[WHAT TO DO]
The records appear below. Repeat them exactly.

[Stored data]
+--
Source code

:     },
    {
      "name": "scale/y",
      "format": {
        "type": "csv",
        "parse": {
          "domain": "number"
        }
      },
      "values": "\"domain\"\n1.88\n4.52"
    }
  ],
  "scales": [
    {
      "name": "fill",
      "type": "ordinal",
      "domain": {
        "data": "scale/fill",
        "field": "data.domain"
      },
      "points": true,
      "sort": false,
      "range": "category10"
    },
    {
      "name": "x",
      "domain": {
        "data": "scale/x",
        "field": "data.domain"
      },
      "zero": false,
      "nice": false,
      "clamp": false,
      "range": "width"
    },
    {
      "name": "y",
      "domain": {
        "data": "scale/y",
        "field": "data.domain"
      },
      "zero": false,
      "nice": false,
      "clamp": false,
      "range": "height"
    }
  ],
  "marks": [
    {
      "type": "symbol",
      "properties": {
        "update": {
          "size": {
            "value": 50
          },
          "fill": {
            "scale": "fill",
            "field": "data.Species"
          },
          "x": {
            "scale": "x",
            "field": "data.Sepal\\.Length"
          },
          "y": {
+--
[EXERCISE SOLUTION]
Source code

:     },
    {
      "name": "scale/y",
      "format": {
        "type": "csv",
        "parse": {
          "domain": "number"
        }
      },
      "values": "\"domain\"\n1.88\n4.52"
    }
  ],
  "scales": [
    {
      "name": "fill",
      "type": "ordinal",
      "domain": {
        "data": "scale/fill",
        "field": "data.domain"
      },
      "points": true,
      "sort": false,
      "range": "category10"
    },
    {
      "name": "x",
      "domain": {
        "data": "scale/x",
        "field": "data.domain"
      },
      "zero": false,
      "nice": false,
      "clamp": false,
      "range": "width"
    },
    {
      "name": "y",
      "domain": {
        "data": "scale/y",
        "field": "data.domain"
      },
      "zero": false,
      "nice": false,
      "clamp": false,
      "range": "height"
    }
  ],
  "marks": [
    {
      "type": "symbol",
      "properties": {
        "update": {
          "size": {
            "value": 50
          },
          "fill": {
            "scale": "fill",
            "field": "data.Species"
          },
          "x": {
            "scale": "x",
            "field": "data.Sepal\\.Length"
          },
          "y": {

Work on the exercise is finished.